Le mandat de maire est, en effet, devenu l’un des plus exigeants. Les élus doivent être tout à la fois gérer une administration comme une entreprise et faire face à une multitude de sollicitations (prestations, éducation, emploi, urbanisme, etc.). Ils sont les élus de la proximité et de l’urgence. Ils doivent en permanence être à l’écoute et au service de leurs administrés. Ils sont aussi des intermédiaires vis-à-vis des administrations nationales, régionales ou départementales. En cas de problème, leur responsabilité civile voire pénale peut être engagée. Face à la lourdeur de la tâche, les démissions de maire se sont multipliées ces dernières années. Par ailleurs, ils sont également de plus en plus nombreux à déclarer ne pas vouloir se représenter.

Les maires sont amenés à devoir gérer de manière contrainte leur budget. Même si les dotations d’Etat atteignent en volume des sommets, elles ne progressent plus au même rythme que dans le passé. Dans le cadre de l’assainissement des comptes publics, les communes sont mises à contribution.

La montée en puissance de l’intercommunalité a abouti à dépouiller les communes de certaines de leurs compétences ce qui peut générer une certaine frustration pour les élus.  

Les maires des communes rurales doivent de plus en plus faire face à une évolution de la composition de leur électorat. Autrefois composé essentiellement d’agriculteurs, il comprend désormais de plus en plus de rurbains, des ménages issus des villes, des grandes agglomérations qui recherchent des logements à bas prix ou un mode de vie plus en phase avec leurs souhaits. Ces ménages exigent bien souvent des services qui n’existent pas dans les petites communes.

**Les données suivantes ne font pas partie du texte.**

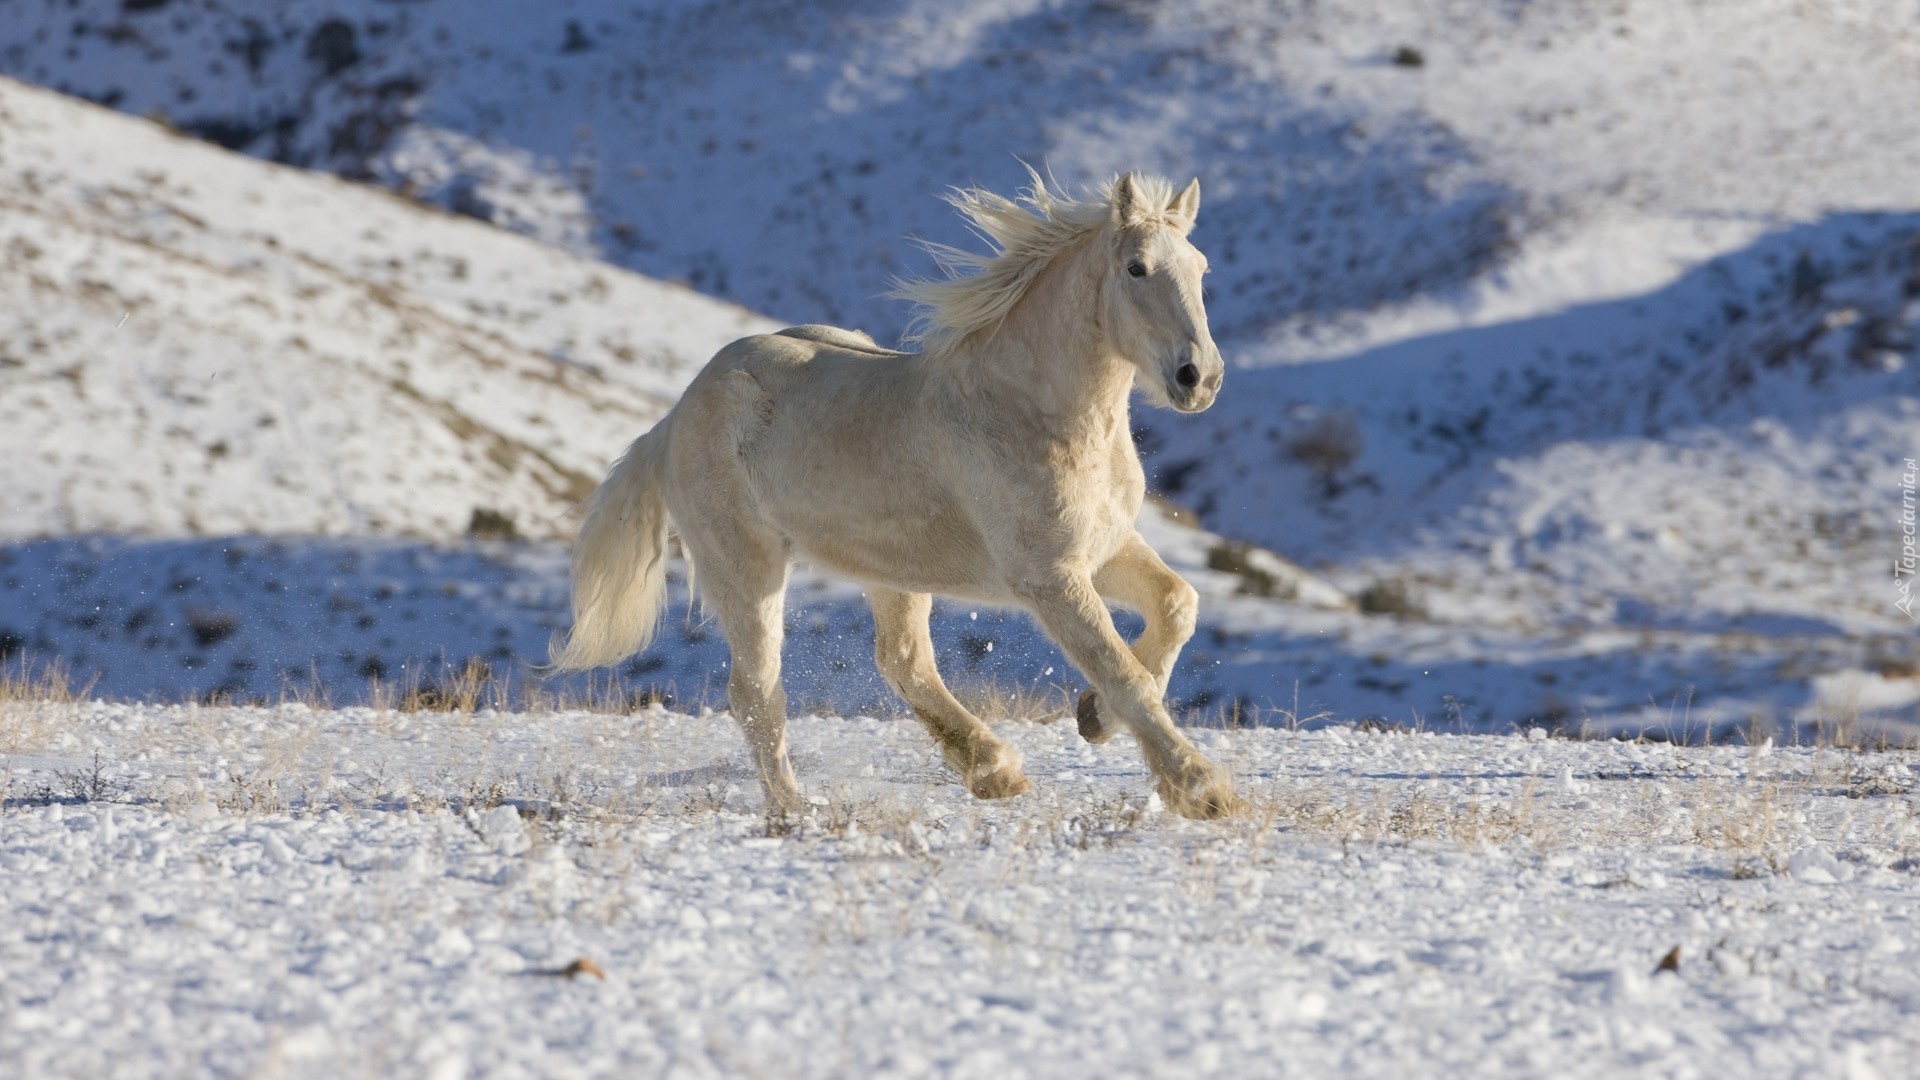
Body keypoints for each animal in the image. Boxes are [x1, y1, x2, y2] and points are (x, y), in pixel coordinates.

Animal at [552, 170, 1244, 814]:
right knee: (756, 692)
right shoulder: (1049, 576)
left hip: (892, 569)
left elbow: (1177, 606)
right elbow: (1123, 671)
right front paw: (1202, 789)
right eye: (1136, 267)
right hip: (744, 566)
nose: (1200, 378)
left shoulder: (1105, 547)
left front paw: (1094, 718)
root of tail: (673, 417)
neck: (1031, 411)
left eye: (1200, 268)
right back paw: (794, 813)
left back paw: (994, 772)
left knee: (902, 660)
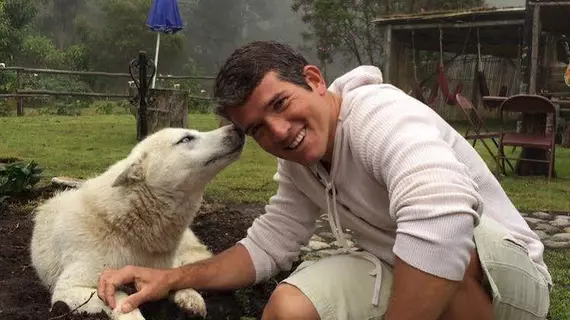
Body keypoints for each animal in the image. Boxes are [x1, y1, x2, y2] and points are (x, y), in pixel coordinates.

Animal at [28, 125, 245, 320]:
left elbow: (172, 277)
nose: (238, 128)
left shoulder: (158, 270)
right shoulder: (69, 288)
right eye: (186, 139)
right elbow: (121, 297)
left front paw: (189, 297)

Face aux problèmes que rencontrent les élus locaux, le Gouvernement a présenté en conseil de ministre le 10 juillet dernier un projet de loi Engagement et Proximité qui vise à redonner plus de liberté aux maires et à clarifier et faciliter les conditions d’exercice de leur mandat. Le texte a pour objectif de conforter le maire au sein de son intercommunalité et à améliorer la gouvernance des établissements publics de coopération intercommunale, ainsi que de permettre des ajustements à la carte quand  des blocages apparaissent. Les maires devraient bénéficier de nouveaux pouvoirs pour accomplir leur mandat. Il s’agira de les doter d’outils leur permettant par exemple d’exercer leur pouvoir de police qu’ils remplissent au nom de l’Etat.

Le texte vise également à lever certains freins à l’engagement et au réengagement, pour encourager de nouvelles personnes à se présenter aux élections. L’objectif est d‘éviter d’être confronté en 2020 à des listes incomplètes, comme ce fut le cas en particulier dans les communes de petite taille en 2014. Les droits à la formation seront renforcés. L’Etat prendra en charge les frais de garde dans les communes rurales. Le congé pour faire campagne sera généralisé. Par ailleurs, le régime des indemnités pour les communes de moins de 3 500 habitants sera modifié.

Après plusieurs décennies placées sous le thème du renforcement de l’intercommunalité et du renforcement des agglomérations, le Gouvernement entend mettre l’accent sur la nécessité de maintenir sur le territoire un réseau fort de communes capables d’assurer pour leurs concitoyens les services de proximité.